→ **What this task involves**:
Arrange every line of text read from the items into a Markdown table with the columns No. and Line, giving each row a sequential number and omitting blank lines. Leave the pictures out of the table.

→ **Saved data entries**:
****

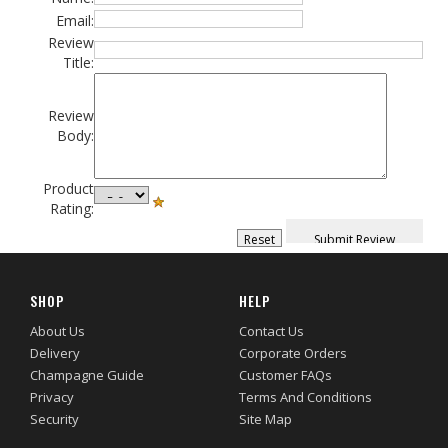
Email:
Review
Title:
Review
Body:
Product
Rating:
SHOP
HELP
About Us
Contact Us
Delivery
Corporate Orders
Champagne Guide
Customer FAQs
Privacy
Terms And Conditions
Security
Site Map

****

→ **Answer below**:
| No. | Line |
|---|---|
| 1 | Email: |
| 2 | Review |
| 3 | Title: |
| 4 | Review |
| 5 | Body: |
| 6 | Product |
| 7 | Rating: |
| 8 | SHOP |
| 9 | HELP |
| 10 | About Us |
| 11 | Contact Us |
| 12 | Delivery |
| 13 | Corporate Orders |
| 14 | Champagne Guide |
| 15 | Customer FAQs |
| 16 | Privacy |
| 17 | Terms And Conditions |
| 18 | Security |
| 19 | Site Map |